Calvin Harris bez wątpienia należy do grona najpopularniejszych DJ-ów i producentów w branży muzycznej. Chociaż 36-latek ma na koncie wiele hitów i liczne sukcesy na listach przebojów, media wciąż najbardziej interesują się szczegółami jego życia prywatnego.
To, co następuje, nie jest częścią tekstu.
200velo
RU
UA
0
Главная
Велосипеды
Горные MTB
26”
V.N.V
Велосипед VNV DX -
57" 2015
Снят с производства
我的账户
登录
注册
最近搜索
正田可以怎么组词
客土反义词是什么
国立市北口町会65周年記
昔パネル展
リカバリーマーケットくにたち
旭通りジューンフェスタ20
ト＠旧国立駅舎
A wszystko za sprawą jego głośnych związków z gwiazdami show biznesu.
Lata temu Harris spotykał się z Ritą Orą. W 2015 roku Szkot stał się regularnym bohaterem medialnych nagłówków przez swoją relację z Taylor Swift. Związek pary zakończył się po zaledwie roku randkowania. Chociaż byli kochankowie utrzymywali, że rozeszli się w przyjaźni, ostatecznie nie udało im się uniknąć medialnych przepychanek.
Zobacz również: Taylor Swift i Calvin Harris pogodzili się?
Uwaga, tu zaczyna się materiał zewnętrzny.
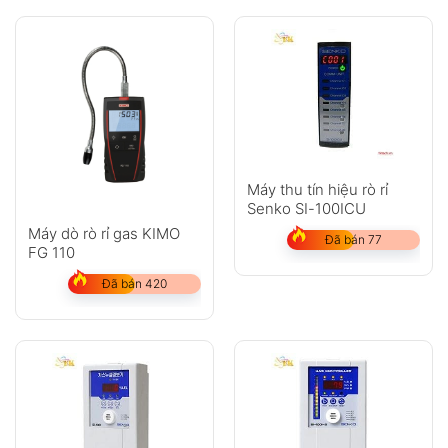
Máy thu tín hiệu rò rỉ
Senko SI-100ICU
Máy dò rò rỉ gas KIMO
Đã bán 77
FG 110
Đã bán 420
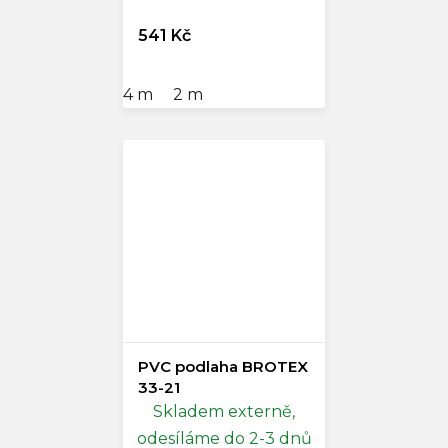
541 Kč
4 m
2 m
PVC podlaha BROTEX
33-21
Skladem externě,
odesíláme do 2-3 dnů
Calvin Harris z reguły unika dzielenia się szczegółami swojego życia ze światem. Jakiś czas temu postanowił jednak zrobić wyjątek i przyznał się fanom do problemów zdrowotnych, z którymi zmagał się lata temu.
W środę jedna z wielbicielek za pośrednictwem Twittera powróciła pamięcią do koncertu DJa z 2014 roku i przy okazji skomplementowała Harrisa za wyjątkowo energetyczny występ. W odpowiedzi muzyk zdobył się na szczere wyznanie.
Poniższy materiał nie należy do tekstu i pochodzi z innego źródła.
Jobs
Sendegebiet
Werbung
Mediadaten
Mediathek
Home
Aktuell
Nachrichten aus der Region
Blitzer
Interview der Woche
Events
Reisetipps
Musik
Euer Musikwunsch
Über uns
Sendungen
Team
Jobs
2014 był dla mnie ciekawym rokiem. Zacząłem od zdobycia pierwszego miejsca na brytyjskich listach, a zakończyłem przywróceniem akcji serca na ostrym dyżurze. Tego typu rzeczy działy się w międzyczasie - zdradził gwiazdor.
Faktycznie w 2014 roku Calvin Harris niespodziewanie zrezygnował z występu podczas European Music Awards, tłumacząc swoją nieobecność "problemami zdrowotnymi". Niedługo później u muzyka została zdiagnozowana arytmia serca, która skłoniła go do drastycznej zmiany stylu życia, w tym m.in. zrezygnowania z picia alkoholu.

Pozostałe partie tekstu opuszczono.